> _TASK ITEM_:
Copy out the records word for word, beginning with the first line and ending with the line that contains "and Vueltas realizadas?", including both of those lines.

■ ■ ■ ■ ■

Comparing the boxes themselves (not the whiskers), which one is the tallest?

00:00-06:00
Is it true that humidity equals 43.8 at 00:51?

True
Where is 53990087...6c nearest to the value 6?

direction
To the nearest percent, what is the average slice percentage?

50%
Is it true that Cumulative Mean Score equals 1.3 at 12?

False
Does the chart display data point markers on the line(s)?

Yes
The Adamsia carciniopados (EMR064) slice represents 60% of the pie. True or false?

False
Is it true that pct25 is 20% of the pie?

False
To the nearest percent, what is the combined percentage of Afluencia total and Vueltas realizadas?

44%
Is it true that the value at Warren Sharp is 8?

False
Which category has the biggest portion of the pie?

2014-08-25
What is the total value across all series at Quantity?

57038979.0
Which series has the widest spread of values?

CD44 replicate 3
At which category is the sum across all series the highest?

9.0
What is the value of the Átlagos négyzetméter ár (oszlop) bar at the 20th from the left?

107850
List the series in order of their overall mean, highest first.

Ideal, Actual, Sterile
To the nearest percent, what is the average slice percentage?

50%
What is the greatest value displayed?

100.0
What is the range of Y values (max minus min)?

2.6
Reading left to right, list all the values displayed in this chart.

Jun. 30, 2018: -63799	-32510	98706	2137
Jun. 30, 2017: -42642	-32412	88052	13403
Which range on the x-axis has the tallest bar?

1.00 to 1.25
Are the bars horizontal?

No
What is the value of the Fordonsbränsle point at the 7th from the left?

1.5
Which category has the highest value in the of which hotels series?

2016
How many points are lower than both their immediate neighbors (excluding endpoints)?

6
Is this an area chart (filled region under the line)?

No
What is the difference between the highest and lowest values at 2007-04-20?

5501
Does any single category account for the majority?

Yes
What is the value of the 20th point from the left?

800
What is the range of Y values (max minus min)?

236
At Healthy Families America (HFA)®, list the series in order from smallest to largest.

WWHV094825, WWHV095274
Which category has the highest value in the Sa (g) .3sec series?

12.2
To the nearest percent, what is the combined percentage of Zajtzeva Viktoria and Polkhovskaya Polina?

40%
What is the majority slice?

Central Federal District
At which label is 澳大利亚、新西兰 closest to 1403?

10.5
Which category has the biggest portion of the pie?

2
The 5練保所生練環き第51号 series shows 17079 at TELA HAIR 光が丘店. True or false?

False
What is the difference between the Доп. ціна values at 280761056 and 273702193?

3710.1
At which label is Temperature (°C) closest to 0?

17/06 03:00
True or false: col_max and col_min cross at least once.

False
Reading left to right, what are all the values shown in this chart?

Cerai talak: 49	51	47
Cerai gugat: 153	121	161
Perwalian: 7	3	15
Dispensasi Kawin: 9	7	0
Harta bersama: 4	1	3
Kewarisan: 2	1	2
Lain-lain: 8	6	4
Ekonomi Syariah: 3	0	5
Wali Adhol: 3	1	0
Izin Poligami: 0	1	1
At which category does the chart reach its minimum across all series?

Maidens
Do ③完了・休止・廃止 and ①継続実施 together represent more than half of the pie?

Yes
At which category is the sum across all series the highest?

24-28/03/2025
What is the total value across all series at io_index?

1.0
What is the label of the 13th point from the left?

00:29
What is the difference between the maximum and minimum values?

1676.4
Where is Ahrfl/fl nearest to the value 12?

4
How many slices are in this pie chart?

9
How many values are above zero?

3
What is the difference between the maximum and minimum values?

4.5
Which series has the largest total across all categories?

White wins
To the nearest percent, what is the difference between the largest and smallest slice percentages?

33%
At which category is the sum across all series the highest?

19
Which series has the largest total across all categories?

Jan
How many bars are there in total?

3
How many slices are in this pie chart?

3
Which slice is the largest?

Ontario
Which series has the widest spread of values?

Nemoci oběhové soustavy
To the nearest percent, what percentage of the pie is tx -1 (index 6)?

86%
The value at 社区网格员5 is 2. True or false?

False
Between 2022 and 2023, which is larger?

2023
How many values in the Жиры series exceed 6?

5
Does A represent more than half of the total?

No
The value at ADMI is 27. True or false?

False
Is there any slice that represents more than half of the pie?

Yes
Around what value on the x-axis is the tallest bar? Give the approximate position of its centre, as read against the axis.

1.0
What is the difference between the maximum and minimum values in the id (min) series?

■ ■ ■ ■ ■

> _OUTPUT OF THE TASK_:
Comparing the boxes themselves (not the whiskers), which one is the tallest?

00:00-06:00
Is it true that humidity equals 43.8 at 00:51?

True
Where is 53990087...6c nearest to the value 6?

direction
To the nearest percent, what is the average slice percentage?

50%
Is it true that Cumulative Mean Score equals 1.3 at 12?

False
Does the chart display data point markers on the line(s)?

Yes
The Adamsia carciniopados (EMR064) slice represents 60% of the pie. True or false?

False
Is it true that pct25 is 20% of the pie?

False
To the nearest percent, what is the combined percentage of Afluencia total and Vueltas realizadas?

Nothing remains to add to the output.